Prometheus + Grafana Setup:

Prometheus + Grafana Setup: Complete Monitoring Stack

📅 Published: June 2026
⏱️ Estimated Reading Time: 22 minutes
🏷️ Tags: Prometheus, Grafana, Monitoring, Metrics, Observability, DevOps

Introduction: Why Prometheus and Grafana?

Monitoring is essential for understanding how your applications and infrastructure are performing.
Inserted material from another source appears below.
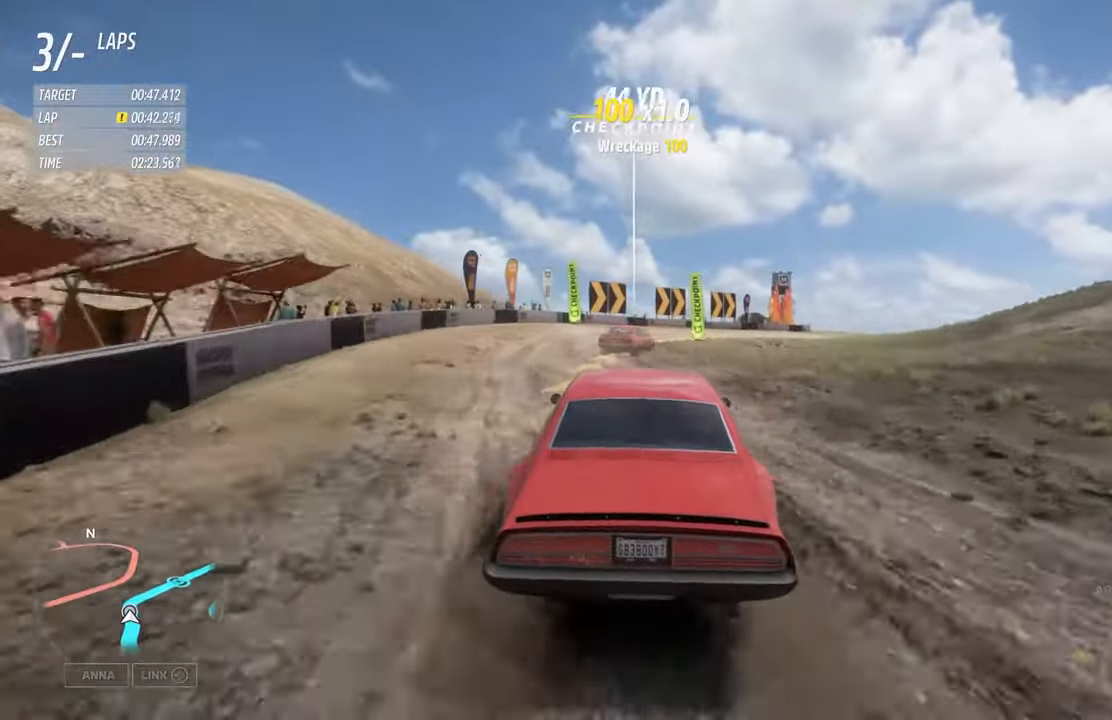
{"buttons": ["R2"], "left_stick": "right", "right_stick": "center", "events": [[183, "A", "down"], [283, "A", "up"]]}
You need to know when something is wrong, what caused it, and how to fix it.

Prometheus and Grafana together form the most popular open-source monitoring stack:

Prometheus collects and stores metrics (CPU usage, memory, request rates, error counts)
Grafana visualizes those metrics in dashboards and charts

Think of Prometheus as the database that stores your metrics, and Grafana as the visualization layer that helps you understand them.

Why this stack is popular:

Open source and free
Huge ecosystem of exporters and integrations
Powerful query language (PromQL)
Beautiful, customizable dashboards
Active community and extensive documentation

Part 1: What is Prometheus?

Core Concepts

Concept	Description	Example
Metric	A measurement of a system	`cpu_usage_percent`
Time Series	Metric values over time	`cpu_usage_percent{instance="server1"}`
Labels	Key-value pairs for filtering	`method="GET", status="200"`
Scrape	Pulling metrics from a target	Every 15 seconds
Target	A source of metrics (app, server)	`localhost:9090/metrics`

How Prometheus Works

Pull model: Prometheus scrapes (pulls) metrics from targets, not waiting for them to be pushed
Service discovery: Automatically finds targets to scrape (Kubernetes, AWS, file-based)
Time series database: Stores metrics efficiently with labels
PromQL: Powerful query language to analyze metrics
Alertmanager: Handles alerts and sends notifications

Metric Types

Type	Description	Example
Counter	Only increases (requests, errors)	`http_requests_total`
Gauge	Can go up or down (CPU, memory)	`cpu_temperature_celsius`
Histogram	Distribution of values (latency)	`request_duration_seconds`
Summary	Similar to histogram, calculates quantiles client-side	`request_duration_seconds`

Part 2: Installing Prometheus

Option 1: Docker (Quick Start)

# Create prometheus.yml configuration
cat > prometheus.yml << 'EOF'
global:
  scrape_interval: 15s
  evaluation_interval: 15s

scrape_configs:
  - job_name: 'prometheus'
    static_configs:
      - targets: ['localhost:9090']
EOF

# Run Prometheus
docker run -d \
  --name prometheus \
  -p 9090:9090 \
  -v $(pwd)/prometheus.yml:/etc/prometheus/prometheus.yml \
  prom/prometheus

# Access Prometheus UI at http://localhost:9090

Option 2: Kubernetes (kube-prometheus-stack)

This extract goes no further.